Chapter 1
Introduction

1.1 Motivation

As the Internet resp. the World Wide Web (WWW) is gaining more and more popularity, servers have to handle more requests accordingly. The more people (or simply clients) request resources (in this case files) from web servers, the faster servers have to accept and process the requests. To cope with these requirements programmers as well as system administrators must take countermeasures.

From the very beginning of the WWW the requirements for servers have not only changed from the view of traffic, but also from the type of content they deliver to the client. Initially static pages had to be served, today – in 2005 – content is usually taken from a database, and dynamically generated pages are to be transferred.

This development takes the main source of load away from the operating system responsible for reading the files from the hard disk or another type of memory and shifts it to the program that dynamically generates the page.

Also computer hardware has evolved. This makes it possible to have web pages generated the way they are today. Generally speaking, servers are capable of serving most pages in quite a reasonable amount of time. This is true as long as only a small number of visitors request pages to be generated. The larger the number of clients, the more pages have to be generated simultaneously. Multi-tasking enables servers to do so, but CPU capacity is limited.

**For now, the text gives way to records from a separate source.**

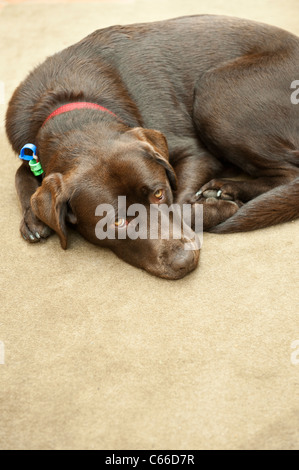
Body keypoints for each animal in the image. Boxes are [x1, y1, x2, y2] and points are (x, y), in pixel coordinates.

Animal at [5, 15, 299, 280]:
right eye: (116, 222)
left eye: (159, 194)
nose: (184, 260)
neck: (67, 104)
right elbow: (21, 172)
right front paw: (32, 217)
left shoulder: (195, 153)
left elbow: (178, 204)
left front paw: (214, 210)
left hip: (213, 92)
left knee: (290, 173)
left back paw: (225, 189)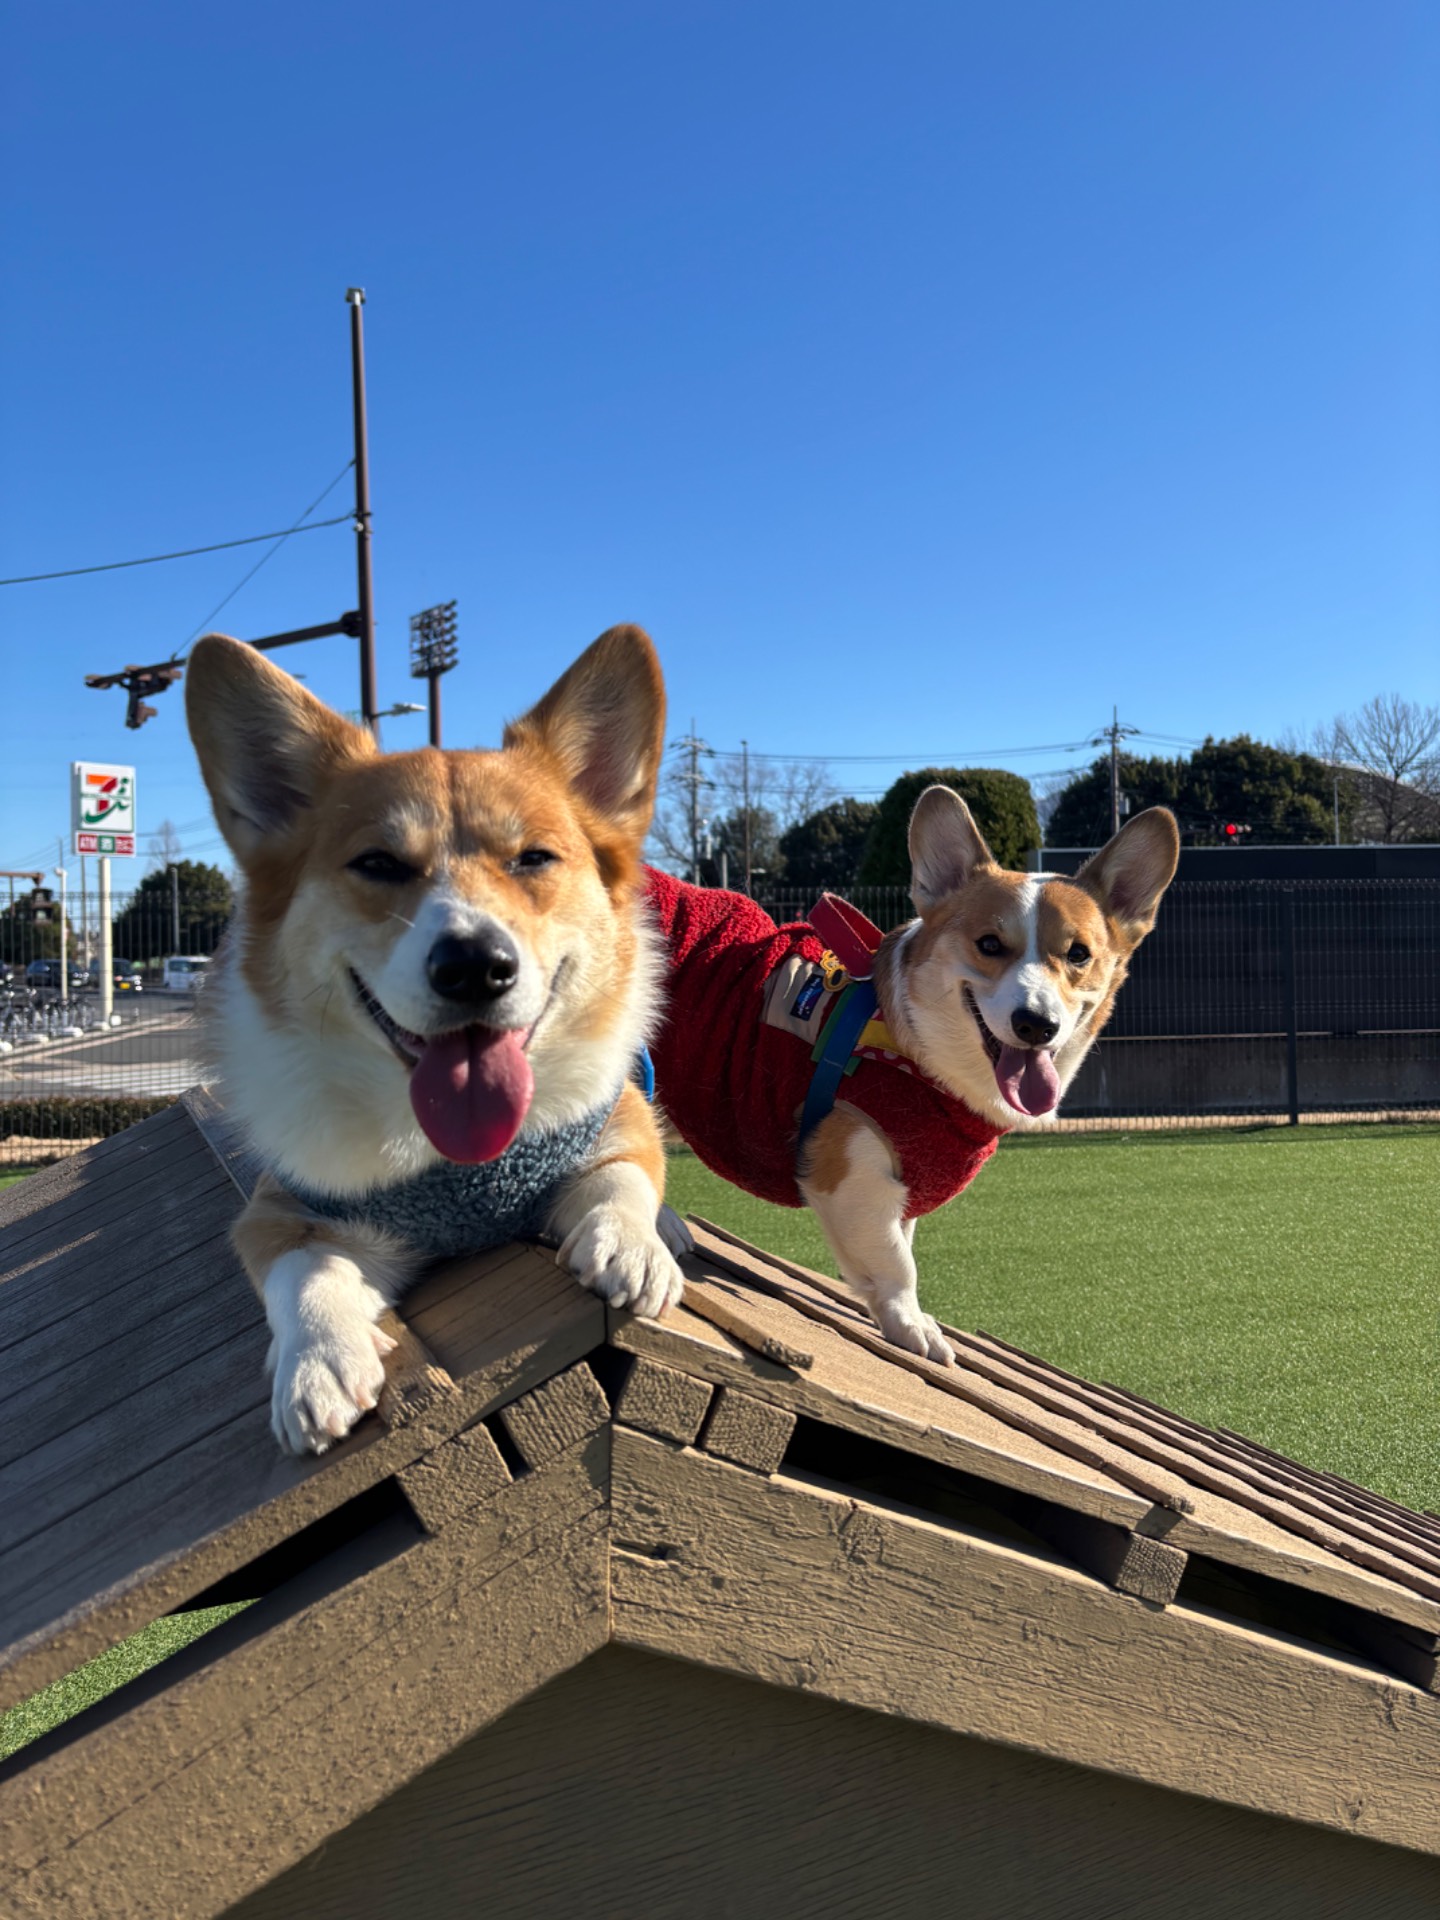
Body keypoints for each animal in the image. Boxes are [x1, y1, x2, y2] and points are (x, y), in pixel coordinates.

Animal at [186, 624, 685, 1454]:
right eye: (378, 864)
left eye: (533, 858)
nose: (475, 966)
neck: (456, 1162)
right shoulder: (278, 1209)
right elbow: (303, 1271)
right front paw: (317, 1364)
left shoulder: (619, 1119)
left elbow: (623, 1177)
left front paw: (629, 1245)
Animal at [646, 787, 1179, 1362]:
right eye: (989, 944)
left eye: (1078, 954)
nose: (1036, 1024)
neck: (925, 1060)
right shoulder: (853, 1169)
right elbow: (897, 1262)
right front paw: (912, 1325)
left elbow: (898, 1243)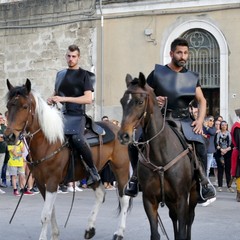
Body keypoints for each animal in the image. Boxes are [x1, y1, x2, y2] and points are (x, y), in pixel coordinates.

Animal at [3, 79, 131, 240]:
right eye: (8, 106)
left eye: (25, 107)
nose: (8, 136)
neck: (48, 142)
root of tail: (117, 129)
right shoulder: (41, 183)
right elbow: (51, 211)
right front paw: (55, 234)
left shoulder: (52, 181)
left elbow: (45, 215)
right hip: (94, 172)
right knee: (101, 194)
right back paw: (90, 229)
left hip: (121, 169)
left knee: (124, 199)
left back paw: (119, 232)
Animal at [117, 73, 198, 240]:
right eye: (122, 101)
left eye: (140, 102)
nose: (123, 135)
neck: (160, 154)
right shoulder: (149, 200)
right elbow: (155, 233)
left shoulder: (182, 198)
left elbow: (183, 229)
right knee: (174, 217)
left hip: (192, 193)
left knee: (189, 219)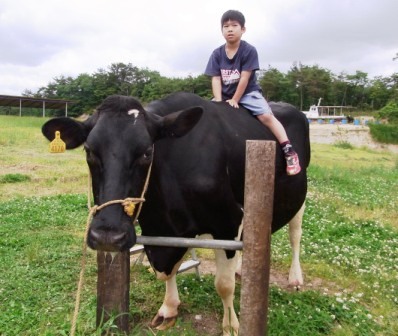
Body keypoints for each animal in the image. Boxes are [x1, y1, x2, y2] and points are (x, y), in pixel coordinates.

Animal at [42, 92, 310, 336]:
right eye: (88, 150)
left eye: (147, 152)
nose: (108, 236)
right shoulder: (161, 229)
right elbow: (165, 271)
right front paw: (168, 308)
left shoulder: (228, 221)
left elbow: (224, 285)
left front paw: (231, 326)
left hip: (299, 197)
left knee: (295, 235)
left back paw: (296, 278)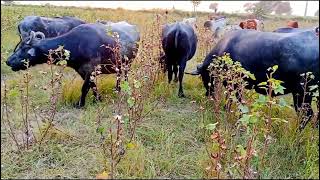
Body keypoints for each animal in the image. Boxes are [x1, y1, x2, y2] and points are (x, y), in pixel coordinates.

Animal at [189, 29, 318, 129]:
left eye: (203, 76)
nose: (208, 93)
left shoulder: (236, 85)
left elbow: (239, 102)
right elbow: (229, 99)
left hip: (302, 94)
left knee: (306, 114)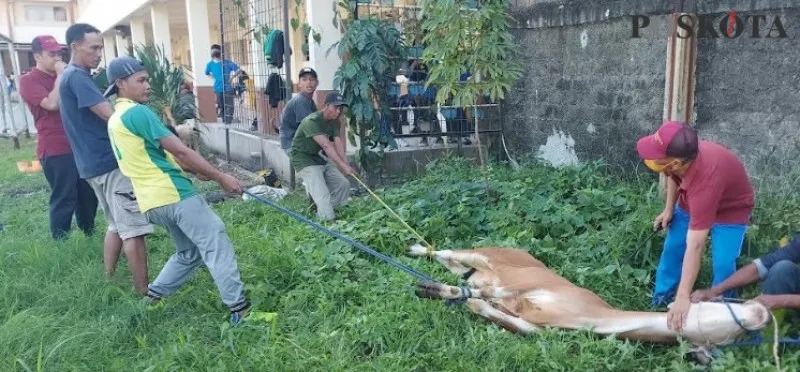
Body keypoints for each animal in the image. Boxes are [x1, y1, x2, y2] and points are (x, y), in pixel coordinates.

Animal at [410, 246, 772, 348]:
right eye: (719, 304)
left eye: (730, 339)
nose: (763, 313)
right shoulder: (526, 283)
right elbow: (492, 293)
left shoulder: (533, 326)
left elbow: (482, 304)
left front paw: (435, 291)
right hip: (490, 253)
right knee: (444, 251)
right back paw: (415, 248)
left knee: (456, 269)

If it was only for system administrators, they would add more hardware power (for instance clustering servers, load balancing). Often this can be done only to a certain extent, mainly due to financial but also for logistical reasons. From a programmer’s view, however, algorithms can be optimized (consider an algorithm in O(n2) on a fast computer which can easily be overtaken by a slower one running an O(n)) but also by caching techniques.

The basis for this diploma thesis will be the analysis of caching strategies for this scenario. They will be used to speed up an existing application. The combination of various methods will be tested and benchmarked to reach a stage at which the application runs at reasonable speed even under high load.

1.2 Method

We will explore the topic of this thesis using an existing web site (Bandnews.org) as an example to which the caching strategies are applied.

The site consists of an underlying structure which is common to each page. Therefore the examination is not solely restricted to standard pages but also a skeleton page is taken into account. To compare the pages we measure the time for delivery on a single system (i.e. on an Intel PC, see 5.5.2). Due to the nature of different computer systems these results are only valid in a relative way. This method still produces significant results because the differences between versions are at a similar level on faster or slower systems.

We simulate high load on the page using a load generator which effectively makes the server deliver pages simultaneously.

We examine single pages using a profiler – a tool that measures not only the overall performance of page generation, but also the time consumed by single function calls.

1.3 Expected Results

As a result of this work we expect a web application, that delivers pages multiple times faster than an uncached version of the site (considering repetitive calls to have the caching taken into account).

As methods for revealing bottlenecks within the application also faster delivery is expected for the first call of a web page. This is only considered as a side effect. The thesis will concentrate on caching pages or parts of pages.

1.4 Outline of the Thesis

The paper is organized as follows:

In the first part we will present the application as well as the used tools. As application the web site Bandnews.org (see Section 3.1) was chosen. Tools used are the Apache HTTP Server (Section 4.1), PHP (Section 4.2), MySQL (Section 4.3), Smarty (Section 4.4), Squid (Section 4.5), APC (Section 4.6), APD (Section 4.7), and ab (Section 4.8).

The second part, the central part of this diploma thesis, describes and evaluates the caching strategies to be applied.

In Section 5 we test the original site and chose pages for later evaluation.

The following sections deal with each technique in detail and provide benchmarking results which are analyzed and discussed. These sections include Squid (Section 6), APC (Section 7), MySQL (Section 8), and Smarty Caching (Section 9).

In the conclusion (Section 10) we review the results as a whole. Section 10.1 gives an outlook of how future work can further improve the performance.

The appendix includes source listings and lists of figures, tables and listings.